Yesterday, Josh Marshall noted that the Brookings Institution, an erstwhile left-of-center think tank, will be hosting an event featuring Frederick “Surge” Kagan and remarks “I don’t know off-hand what other Iraq confabs Brookings is holding on Iraq this month. But highlighting the one truly nutball idea about what to do in Iraq — and none of the more sane ones — seems an odd stance for Brookings.” If you read the transcript from Kagan’s unveiling of his plan at AEI you’ll see that Ken Pollack, who takes the lead on Brookings’ Iraq stuff, was on hand and very positive about Kagan (“We put together a 150-page report in February of this year which looks remarkably like the plan that Fred’s team put together”) and overwhelmingly devoted his critical remarks to tackling the straw man of “people who oppose continued involvement in Iraq particularly but not limited to many in my own party, basically assuming, asserting that there would not be any consequences from withdrawal in Iraq.”

Whether the Kagan-Pollack meeting of the minds enhances Kagan’s credibility or detracts from Pollack’s I’ll leave as an exercise to the reader. Certainly my general approach to life is to listen to well-respected experts, then where their advice turns out to be terrible keep on listening to them rather than turning to different voices, so I don’t see why one would have any doubts about this.

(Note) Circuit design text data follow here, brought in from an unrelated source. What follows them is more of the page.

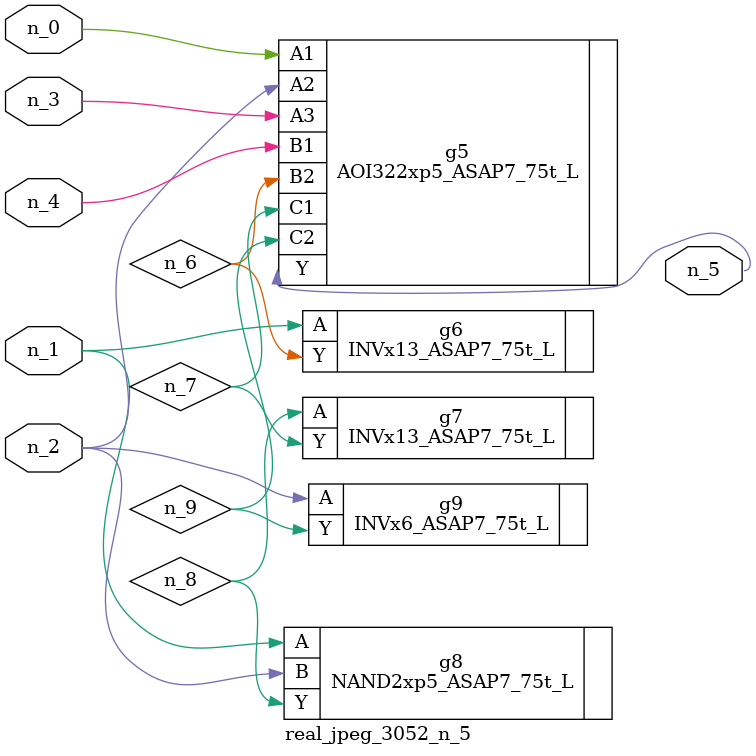
<source format=v>
module real_jpeg_3052_n_5 (n_4, n_0, n_1, n_2, n_3, n_5);

input n_4;
input n_0;
input n_1;
input n_2;
input n_3;

output n_5;

wire n_8;
wire n_6;
wire n_7;
wire n_9;

AOI322xp5_ASAP7_75t_L g5 ( 
.A1(n_0),
.A2(n_2),
.A3(n_3),
.B1(n_4),
.B2(n_6),
.C1(n_7),
.C2(n_9),
.Y(n_5)
);

INVx13_ASAP7_75t_L g6 ( 
.A(n_1),
.Y(n_6)
);

NAND2xp5_ASAP7_75t_L g8 ( 
.A(n_1),
.B(n_2),
.Y(n_8)
);

INVx6_ASAP7_75t_L g9 ( 
.A(n_2),
.Y(n_9)
);

INVx13_ASAP7_75t_L g7 ( 
.A(n_8),
.Y(n_7)
);


endmodule
</source>
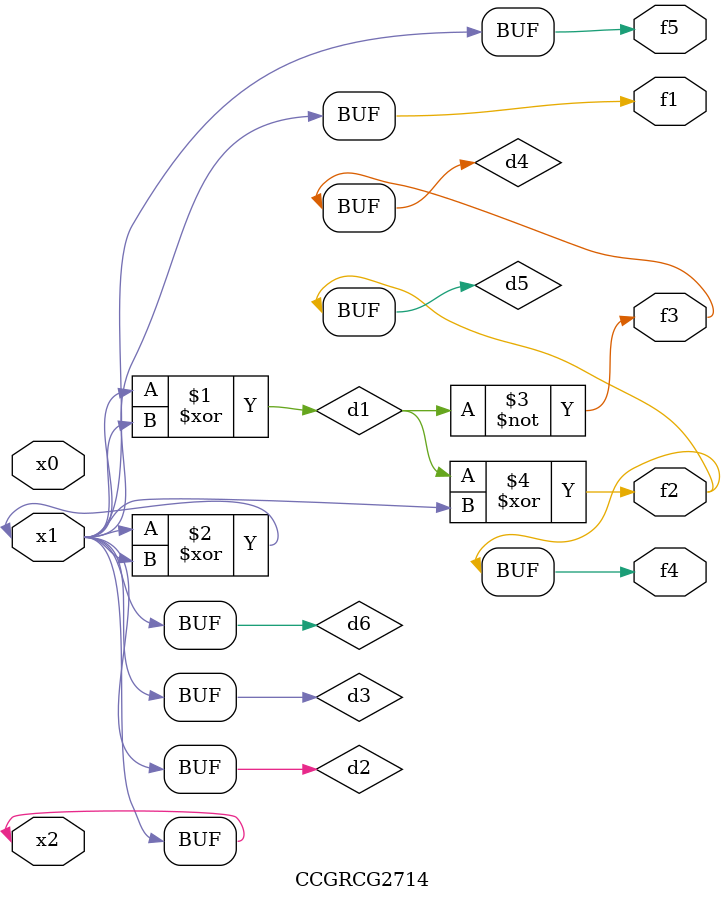
<source format=v>
module CCGRCG2714(
	input x0, x1, x2,
	output f1, f2, f3, f4, f5
);

	wire d1, d2, d3, d4, d5, d6;

	xor (d1, x1, x2);
	buf (d2, x1, x2);
	xor (d3, x1, x2);
	nor (d4, d1);
	xor (d5, d1, d2);
	buf (d6, d2, d3);
	assign f1 = d6;
	assign f2 = d5;
	assign f3 = d4;
	assign f4 = d5;
	assign f5 = d6;
endmodule

</source>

Lawrence Korb and Max Bergmann call the Kagan plan “unrealistic and dangerous” before noting: “The neoconservative architects of the war claim that those who oppose increasing the number of troops do not understand the implications of failure in Iraq. But they have it backwards. Those who opposed the war from the outset understood the difficulty and scope of the task at hand, while the war’s architects are the ones only now coming to grips with the catastrophic implications of a possible civil and regional war.”